Reference: hagiographic details on St Withburga from The Oxford Dictionary of Saints by David Hugh Farmer, Oxford University Press, 1978.
New Life for Old Wells
I am grateful to Janet & Colin Bord for the following report;
‘It is always heartening to learn that a former holy well has been rediscovered and brought back into use. We were visiting a country house near the village of Llangwm in Clwyd recently, and we were discussing the water supply. The owner informed us that they had had an erratic supply of spring, water, until he determined to find a better supply, and while working on the problem he rediscovered the village holy well, Ffynnon Wnnod, which was on the hill just above the house. The name relates to the former dedication of the church to saints Gwnnod and Nathan.
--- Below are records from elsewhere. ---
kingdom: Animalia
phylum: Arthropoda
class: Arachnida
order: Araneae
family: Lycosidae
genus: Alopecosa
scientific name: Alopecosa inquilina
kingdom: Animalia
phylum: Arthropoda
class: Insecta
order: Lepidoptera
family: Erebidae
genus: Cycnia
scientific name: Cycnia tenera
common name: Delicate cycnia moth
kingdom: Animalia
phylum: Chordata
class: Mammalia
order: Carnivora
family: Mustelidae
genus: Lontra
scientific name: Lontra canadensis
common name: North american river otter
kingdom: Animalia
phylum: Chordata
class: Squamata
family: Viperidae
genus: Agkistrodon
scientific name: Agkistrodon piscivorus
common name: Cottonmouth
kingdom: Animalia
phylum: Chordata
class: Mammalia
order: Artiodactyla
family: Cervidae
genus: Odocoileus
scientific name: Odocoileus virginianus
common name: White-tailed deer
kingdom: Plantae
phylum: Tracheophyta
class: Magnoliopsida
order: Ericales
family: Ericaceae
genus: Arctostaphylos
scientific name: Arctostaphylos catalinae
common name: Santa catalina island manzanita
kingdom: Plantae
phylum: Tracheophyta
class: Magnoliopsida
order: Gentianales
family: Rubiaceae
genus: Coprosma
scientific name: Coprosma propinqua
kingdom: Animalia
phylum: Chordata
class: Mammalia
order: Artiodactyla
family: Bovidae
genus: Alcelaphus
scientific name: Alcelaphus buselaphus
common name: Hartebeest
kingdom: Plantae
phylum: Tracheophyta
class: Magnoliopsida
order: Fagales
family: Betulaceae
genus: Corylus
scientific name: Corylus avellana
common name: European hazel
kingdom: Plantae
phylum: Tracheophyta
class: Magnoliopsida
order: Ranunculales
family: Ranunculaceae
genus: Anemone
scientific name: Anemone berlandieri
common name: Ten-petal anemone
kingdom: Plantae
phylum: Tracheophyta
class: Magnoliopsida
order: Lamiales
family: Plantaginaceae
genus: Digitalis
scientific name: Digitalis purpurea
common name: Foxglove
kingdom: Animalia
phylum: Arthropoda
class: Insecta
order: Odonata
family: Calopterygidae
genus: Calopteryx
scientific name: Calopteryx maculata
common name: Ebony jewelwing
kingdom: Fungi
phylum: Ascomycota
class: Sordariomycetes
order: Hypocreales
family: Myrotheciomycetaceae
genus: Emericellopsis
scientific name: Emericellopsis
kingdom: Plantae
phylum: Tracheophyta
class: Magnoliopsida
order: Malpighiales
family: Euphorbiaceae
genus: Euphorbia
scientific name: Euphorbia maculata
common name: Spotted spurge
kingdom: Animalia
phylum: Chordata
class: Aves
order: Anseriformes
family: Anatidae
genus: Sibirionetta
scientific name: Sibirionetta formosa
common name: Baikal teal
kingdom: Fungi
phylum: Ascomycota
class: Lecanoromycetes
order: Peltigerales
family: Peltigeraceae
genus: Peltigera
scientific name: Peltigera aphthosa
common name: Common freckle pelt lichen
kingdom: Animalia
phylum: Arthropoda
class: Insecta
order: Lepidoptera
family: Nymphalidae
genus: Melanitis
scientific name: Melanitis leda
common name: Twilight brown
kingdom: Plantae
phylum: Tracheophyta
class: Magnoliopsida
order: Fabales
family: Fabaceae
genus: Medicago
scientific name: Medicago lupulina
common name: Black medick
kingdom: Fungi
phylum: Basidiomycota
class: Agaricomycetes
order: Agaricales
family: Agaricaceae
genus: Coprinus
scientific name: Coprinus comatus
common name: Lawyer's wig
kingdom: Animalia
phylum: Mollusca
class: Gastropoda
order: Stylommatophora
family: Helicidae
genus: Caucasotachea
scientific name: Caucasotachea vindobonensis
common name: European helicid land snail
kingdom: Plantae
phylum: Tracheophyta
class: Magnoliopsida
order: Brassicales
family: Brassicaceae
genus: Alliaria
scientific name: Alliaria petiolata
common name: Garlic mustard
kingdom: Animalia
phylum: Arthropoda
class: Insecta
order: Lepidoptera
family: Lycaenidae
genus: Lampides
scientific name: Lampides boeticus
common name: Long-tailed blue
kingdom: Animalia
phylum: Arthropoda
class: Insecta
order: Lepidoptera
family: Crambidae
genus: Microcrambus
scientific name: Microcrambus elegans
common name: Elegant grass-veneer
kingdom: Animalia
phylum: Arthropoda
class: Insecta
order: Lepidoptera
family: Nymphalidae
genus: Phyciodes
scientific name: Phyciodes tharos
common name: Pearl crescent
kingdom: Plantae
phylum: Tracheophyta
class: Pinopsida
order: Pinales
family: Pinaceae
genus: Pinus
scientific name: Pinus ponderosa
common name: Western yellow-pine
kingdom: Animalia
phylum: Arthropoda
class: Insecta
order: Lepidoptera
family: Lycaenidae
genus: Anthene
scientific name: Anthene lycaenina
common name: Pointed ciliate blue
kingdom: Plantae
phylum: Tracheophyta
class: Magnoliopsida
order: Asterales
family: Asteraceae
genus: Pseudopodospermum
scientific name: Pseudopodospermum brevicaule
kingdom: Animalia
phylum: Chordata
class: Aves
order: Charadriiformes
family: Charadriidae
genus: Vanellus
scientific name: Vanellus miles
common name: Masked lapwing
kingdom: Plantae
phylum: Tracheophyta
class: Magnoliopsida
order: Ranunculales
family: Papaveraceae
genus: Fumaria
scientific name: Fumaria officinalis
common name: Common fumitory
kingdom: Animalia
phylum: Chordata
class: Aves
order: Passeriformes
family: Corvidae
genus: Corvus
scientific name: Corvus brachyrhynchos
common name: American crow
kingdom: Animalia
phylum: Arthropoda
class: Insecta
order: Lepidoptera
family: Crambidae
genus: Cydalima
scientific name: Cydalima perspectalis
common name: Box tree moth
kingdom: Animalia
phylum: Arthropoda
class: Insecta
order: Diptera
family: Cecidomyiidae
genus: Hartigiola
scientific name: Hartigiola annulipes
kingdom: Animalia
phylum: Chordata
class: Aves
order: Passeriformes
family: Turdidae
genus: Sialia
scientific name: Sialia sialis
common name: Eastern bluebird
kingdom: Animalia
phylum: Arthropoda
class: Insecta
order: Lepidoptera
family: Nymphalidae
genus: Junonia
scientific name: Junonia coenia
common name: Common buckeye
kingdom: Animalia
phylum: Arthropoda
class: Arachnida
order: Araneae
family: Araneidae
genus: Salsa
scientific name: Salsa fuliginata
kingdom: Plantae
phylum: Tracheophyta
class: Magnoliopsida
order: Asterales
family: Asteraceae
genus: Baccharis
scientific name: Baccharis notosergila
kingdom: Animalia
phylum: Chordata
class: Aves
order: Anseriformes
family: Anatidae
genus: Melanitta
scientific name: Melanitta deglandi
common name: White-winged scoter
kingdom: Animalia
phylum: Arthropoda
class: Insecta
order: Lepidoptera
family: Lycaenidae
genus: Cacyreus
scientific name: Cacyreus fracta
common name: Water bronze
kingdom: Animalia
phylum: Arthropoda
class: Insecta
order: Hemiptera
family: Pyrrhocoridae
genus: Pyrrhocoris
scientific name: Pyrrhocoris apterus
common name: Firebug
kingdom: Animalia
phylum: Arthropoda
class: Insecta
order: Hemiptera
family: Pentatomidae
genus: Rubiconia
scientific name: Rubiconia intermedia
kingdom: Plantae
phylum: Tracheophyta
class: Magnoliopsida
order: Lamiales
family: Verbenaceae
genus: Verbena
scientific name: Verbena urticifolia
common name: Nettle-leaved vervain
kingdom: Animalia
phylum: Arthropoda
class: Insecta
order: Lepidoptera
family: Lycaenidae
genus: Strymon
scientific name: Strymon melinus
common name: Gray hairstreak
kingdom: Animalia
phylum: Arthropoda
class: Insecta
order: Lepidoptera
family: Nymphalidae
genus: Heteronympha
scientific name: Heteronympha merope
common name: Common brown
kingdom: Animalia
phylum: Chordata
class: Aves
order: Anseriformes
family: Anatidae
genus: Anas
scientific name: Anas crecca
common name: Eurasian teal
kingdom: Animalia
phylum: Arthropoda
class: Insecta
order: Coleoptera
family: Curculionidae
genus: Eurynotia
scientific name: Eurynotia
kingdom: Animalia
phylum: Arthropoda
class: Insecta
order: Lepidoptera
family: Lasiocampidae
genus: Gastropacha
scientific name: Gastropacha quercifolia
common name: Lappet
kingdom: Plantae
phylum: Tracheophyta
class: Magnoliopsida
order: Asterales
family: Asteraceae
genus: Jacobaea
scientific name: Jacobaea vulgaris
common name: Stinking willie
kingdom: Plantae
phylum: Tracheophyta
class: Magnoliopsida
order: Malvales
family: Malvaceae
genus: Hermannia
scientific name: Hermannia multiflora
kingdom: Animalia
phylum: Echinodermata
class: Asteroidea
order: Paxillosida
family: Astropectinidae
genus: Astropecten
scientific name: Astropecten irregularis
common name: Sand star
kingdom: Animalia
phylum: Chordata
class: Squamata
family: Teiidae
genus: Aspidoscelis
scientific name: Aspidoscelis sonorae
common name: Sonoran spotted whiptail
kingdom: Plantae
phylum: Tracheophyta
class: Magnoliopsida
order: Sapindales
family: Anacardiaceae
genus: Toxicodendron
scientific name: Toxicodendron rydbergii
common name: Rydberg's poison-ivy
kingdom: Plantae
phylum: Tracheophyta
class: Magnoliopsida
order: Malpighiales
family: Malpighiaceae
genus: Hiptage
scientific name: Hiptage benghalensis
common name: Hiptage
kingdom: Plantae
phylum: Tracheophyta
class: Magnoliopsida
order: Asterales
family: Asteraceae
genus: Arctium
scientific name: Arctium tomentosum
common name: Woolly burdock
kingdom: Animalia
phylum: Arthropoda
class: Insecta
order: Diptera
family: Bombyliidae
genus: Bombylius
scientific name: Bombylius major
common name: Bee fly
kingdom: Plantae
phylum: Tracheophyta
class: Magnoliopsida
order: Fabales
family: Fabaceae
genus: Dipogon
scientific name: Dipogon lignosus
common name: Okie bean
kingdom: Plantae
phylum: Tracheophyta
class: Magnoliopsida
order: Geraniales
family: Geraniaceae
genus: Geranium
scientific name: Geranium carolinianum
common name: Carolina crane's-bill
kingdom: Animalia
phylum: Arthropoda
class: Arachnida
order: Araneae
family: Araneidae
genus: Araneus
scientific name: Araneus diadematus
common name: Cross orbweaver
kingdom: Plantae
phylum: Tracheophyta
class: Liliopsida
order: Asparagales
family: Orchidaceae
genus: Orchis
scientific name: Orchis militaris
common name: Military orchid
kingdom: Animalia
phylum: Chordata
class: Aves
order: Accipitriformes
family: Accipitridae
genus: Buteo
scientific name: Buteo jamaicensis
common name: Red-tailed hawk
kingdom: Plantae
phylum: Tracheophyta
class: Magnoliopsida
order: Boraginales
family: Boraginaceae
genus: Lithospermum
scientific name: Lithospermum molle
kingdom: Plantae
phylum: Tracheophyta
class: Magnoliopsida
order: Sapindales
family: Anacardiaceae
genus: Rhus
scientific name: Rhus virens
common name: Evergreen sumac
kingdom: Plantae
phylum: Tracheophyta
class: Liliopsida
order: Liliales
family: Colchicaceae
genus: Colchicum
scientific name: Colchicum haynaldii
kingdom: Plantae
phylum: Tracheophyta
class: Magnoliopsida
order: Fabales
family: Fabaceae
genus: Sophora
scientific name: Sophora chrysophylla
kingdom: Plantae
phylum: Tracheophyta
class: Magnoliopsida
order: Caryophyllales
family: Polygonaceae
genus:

The well may have lost its reputation as a holy well because it later became known as Fron Fach Spring, and then it must have become altogether disused, because it had become overgrown until it was no more than a damp patch on the edge of a field. He dug it out, found a good water supply, and piped it down to the house. He also left an access to the well, which he covered with a lid specially made and carved, and he and his wife planted flowers around the well. Although the water is now being used for domestic purposes and not for baptism or cures as it probably was originally, at least the well has been saved from extinction.’